J’aimerais bien être un homme, un jour. Juste pour quelques heures, une journée peut-être. Simplement pour comprendre tout un tas de mystères qui deviendraient peut-être des évidences, une fois dans la peau d’un homme. Peut-être comprendrais-je par exemple la raison (physiologique ou psychologique ?!) qui pousse les hommes à écarter les jambes le plus largement possible lorsqu’ils prennent l’avion, et sont donc (en théorie) dans un espace fort limité. De même qu’ils se carrent le plus possible dans leur fauteuil avec les épaules et les bras le plus développés possible, histoire d’utiliser absolument tous les cm2 à leur disposition, ainsi que tous ceux qu’ils peuvent grignoter à leur voisin. Ou plutôt leur voisine, vu qu’il y aurait combat de territoire avec un spécimen mâle.
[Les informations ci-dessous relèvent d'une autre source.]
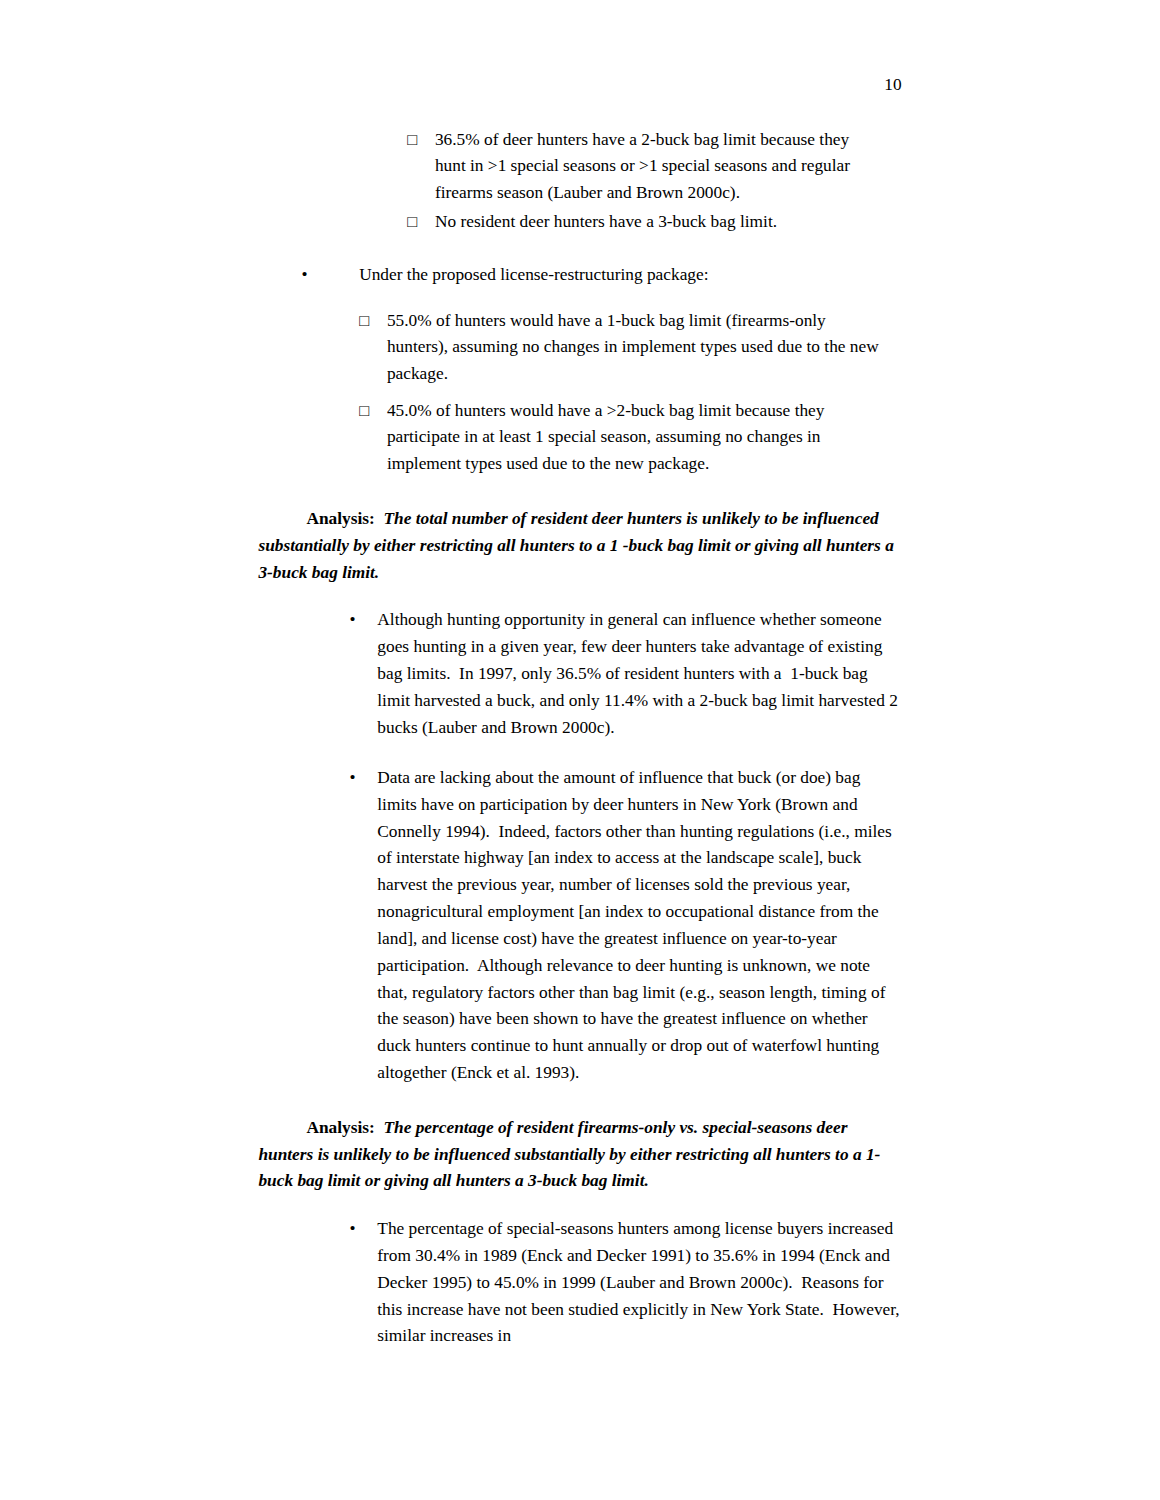10
36.5% of deer hunters have a 2-buck bag limit because they hunt in >1 special seasons or >1 special seasons and regular firearms season (Lauber and Brown 2000c).
No resident deer hunters have a 3-buck bag limit.
Under the proposed license-restructuring package:
55.0% of hunters would have a 1-buck bag limit (firearms-only hunters), assuming no changes in implement types used due to the new package.
45.0% of hunters would have a >2-buck bag limit because they participate in at least 1 special season, assuming no changes in implement types used due to the new package.
Analysis: The total number of resident deer hunters is unlikely to be influenced substantially by either restricting all hunters to a 1 -buck bag limit or giving all hunters a 3-buck bag limit.
Although hunting opportunity in general can influence whether someone goes hunting in a given year, few deer hunters take advantage of existing bag limits. In 1997, only 36.5% of resident hunters with a 1-buck bag limit harvested a buck, and only 11.4% with a 2-buck bag limit harvested 2 bucks (Lauber and Brown 2000c).
Data are lacking about the amount of influence that buck (or doe) bag limits have on participation by deer hunters in New York (Brown and Connelly 1994). Indeed, factors other than hunting regulations (i.e., miles of interstate highway [an index to access at the landscape scale], buck harvest the previous year, number of licenses sold the previous year, nonagricultural employment [an index to occupational distance from the land], and license cost) have the greatest influence on year-to-year participation. Although relevance to deer hunting is unknown, we note that, regulatory factors other than bag limit (e.g., season length, timing of the season) have been shown to have the greatest influence on whether duck hunters continue to hunt annually or drop out of waterfowl hunting altogether (Enck et al. 1993).
Analysis: The percentage of resident firearms-only vs. special-seasons deer hunters is unlikely to be influenced substantially by either restricting all hunters to a 1-buck bag limit or giving all hunters a 3-buck bag limit.
The percentage of special-seasons hunters among license buyers increased from 30.4% in 1989 (Enck and Decker 1991) to 35.6% in 1994 (Enck and Decker 1995) to 45.0% in 1999 (Lauber and Brown 2000c). Reasons for this increase have not been studied explicitly in New York State. However, similar increases in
Parce qu’en tant que femme, passer neuf heures d’avion avec tout plein de cm2 collés serrés avec ceux de mon voisin (qui m’est bien évidemment parfaitement inconnu) m’est tout à fait désagréable. Quand je décide de partager mes cm2 voyez-vous, ce n’est en général pas avec un inconnu et encore moins sur un siège d’avion. Non mais oh, j’ai mes valeurs. D’autant que cette incompréhension totale quant aux motivations du mâle qui me côtoie me rendrait presque violente, j’aurais presque tendance à faire semblant de dormir et me retourner d’un grand coup de coude et d’épaule dans son bras. Non que cet acte gratuit ait une quelconque efficacité, mais les deux secondes de satisfaction qu’il procure le justifie amplement.

Ceci n’étant qu’un exemple des raisons pour lesquelles j’adorerais explorer la psyché (et le corporel !) masculin, pour une toute petite journée. C’est bien trop rigolo d’être une femme pour que je veuille un changement de statut plus prolongé !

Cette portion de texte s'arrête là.